In recent months, I’ve come across relatives, friends and men I have dated who seem to have issues with texting – or more pointedly, returning a message I sent. “I don’t like to text,” they tell me, or, “You write too much.” Heaven forbid I don’t stop at “WYD. HRU.” For those who actually enjoy typing words out in full, this would be, “What are you doing?” and “How are you?”. Both of these abbreviations are disgusting, for the record.

Related: Why would anyone want to talk on the phone ever again? | Jess Zimmerman

If you’re kin I barely speak to outside of holidays or old classmates who I sometimes forget are still alive (listen, adulthood is stressful), by all means ping me on Twitter, Facebook, Instagram, Snapchat or whatever other social media service I am ignoring but likely signed up for. I like that social media brings many people who otherwise would never connect together.

But I increasingly loathe that it gives people a false sense of intimacy. As in, just because you see whatever I choose to share on social media doesn’t mean you know me. Likewise, you responding to something I put on the internet is not anything close to hitting me back on words said directly to you – it’s ignoring me. No one wants to feel ignored and the fact that I now can visibly see what you are doing on social media in real time as you ignore me is infuriating.

So if you’re a close friend or, even more importantly, a person I am dating, I will not bend on this. Respond to my text. I repeat: respond to my text.

I don’t understand why this task is difficult for people. After all, you’re on your phone either way. The way you can scroll through every social media app you’ve downloaded is the same way you can look to “messages” on your phone, read said messages and you know, respond to them. Why is this a challenge? Spoiler: it’s not.

It’s not like I’m asking anyone to speak on the phone, or something, though as long as I’m not talking to student loan lenders or any dating mistake from the past, I don’t particularly mind that either. I’m willing to lower my weapon and reach a peace accord on that medium which, to a growing number of folks, is akin to asking them to stop putting music on their cellphones and dig their old iPod out of the box. How dare anyone be so Throwback Thursday and Flashback Friday with their lives?
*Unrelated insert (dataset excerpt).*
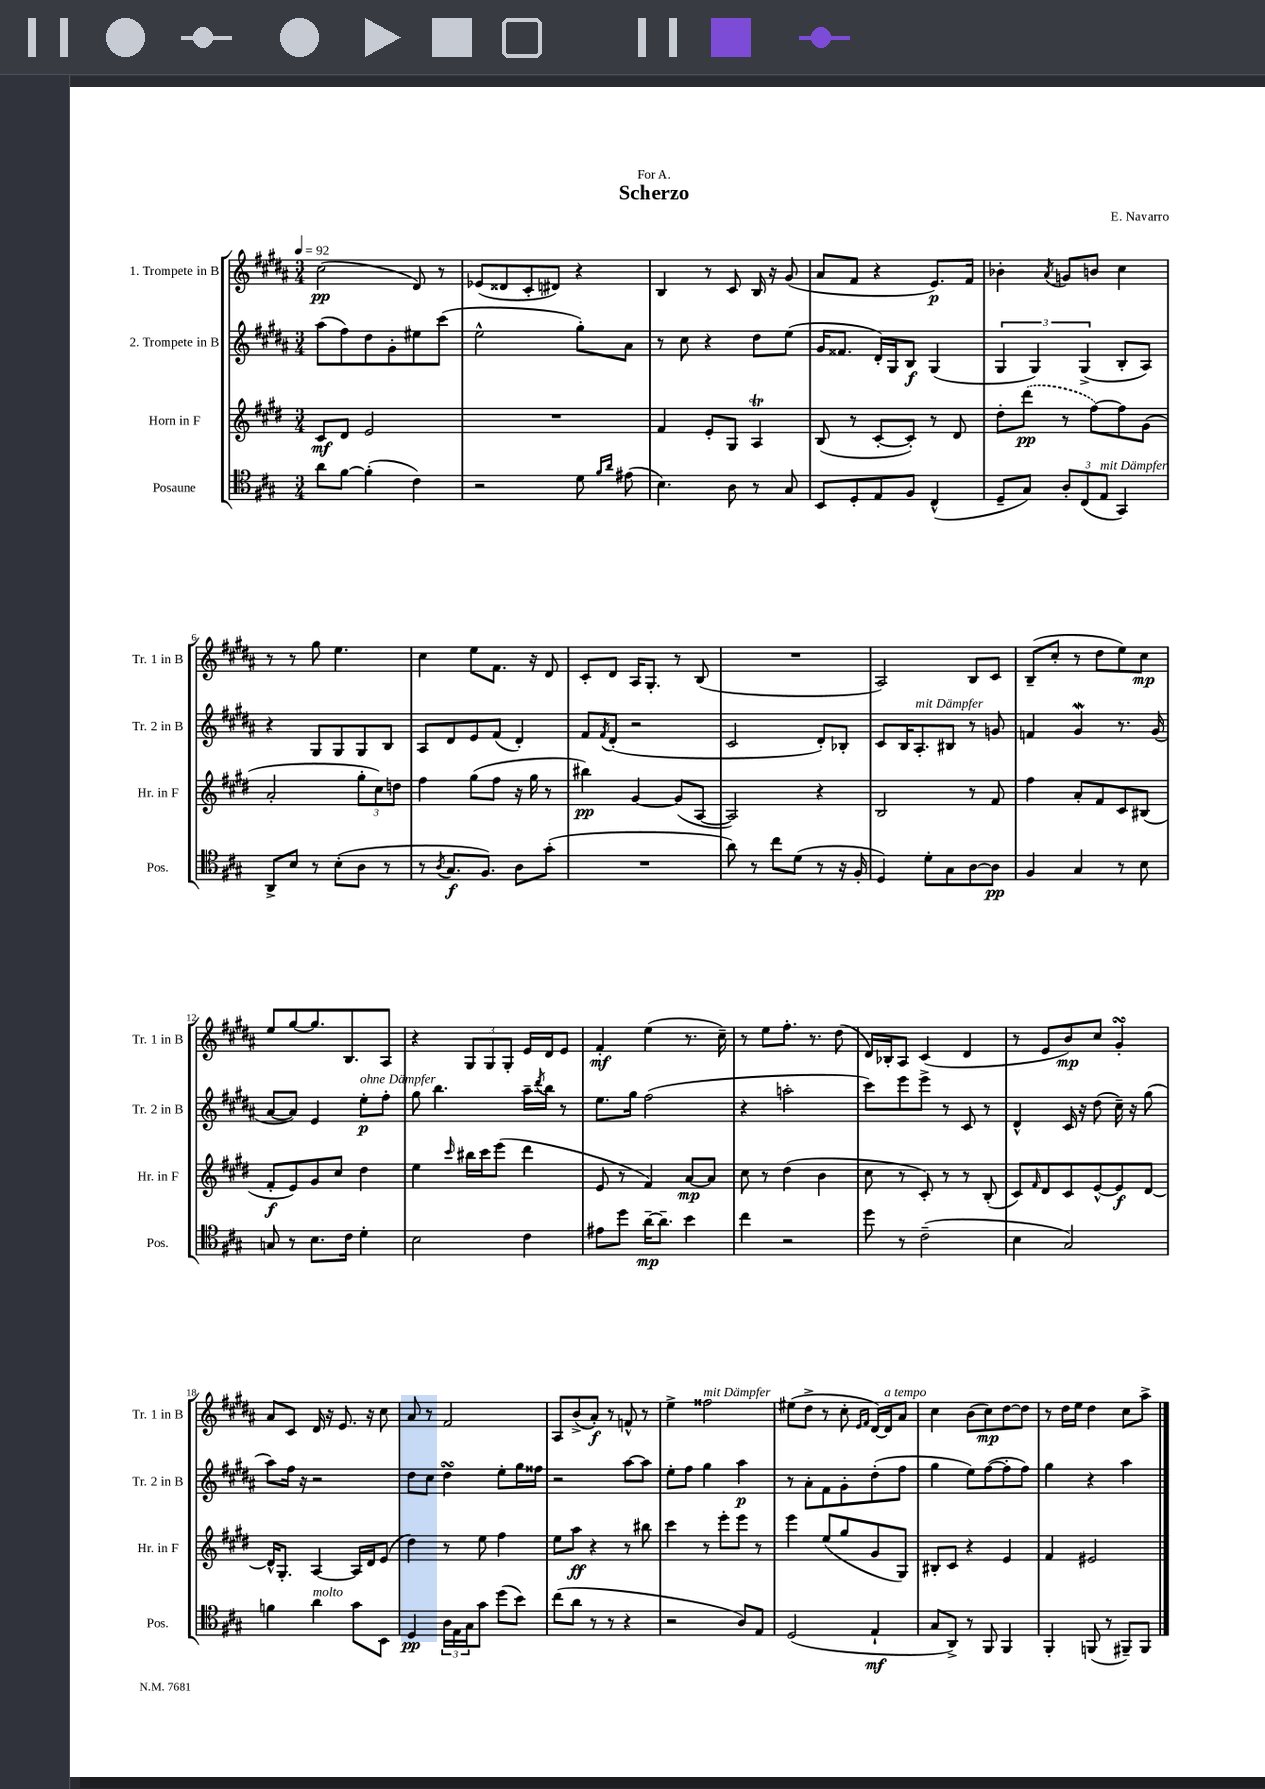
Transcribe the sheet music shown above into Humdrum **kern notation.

Just answer the text. Humor me. And just so we are clear, you responding to something I say on social media is not the same thing as responding to something I texted to you directly. Do you know how infuriating it is to see someone ignore a text message you sent them but go on to respond to numerous things you’ve said on social media? You do if you’re a decent person with even a modest level of home training.

I very briefly entertained the thought of teaching repeat offenders a lesson by way of blocking them on social media. That is incredibly petty, though, and I don’t want to lead a life that mirrors the biggest villain on any given Real Housewives franchise. Even when they die, their Twitter mentions will be filled with vitriol.

Still, if you are someone who does this, do me a favor. No, do humanity a favor: text people back. You can do it. I believe in you.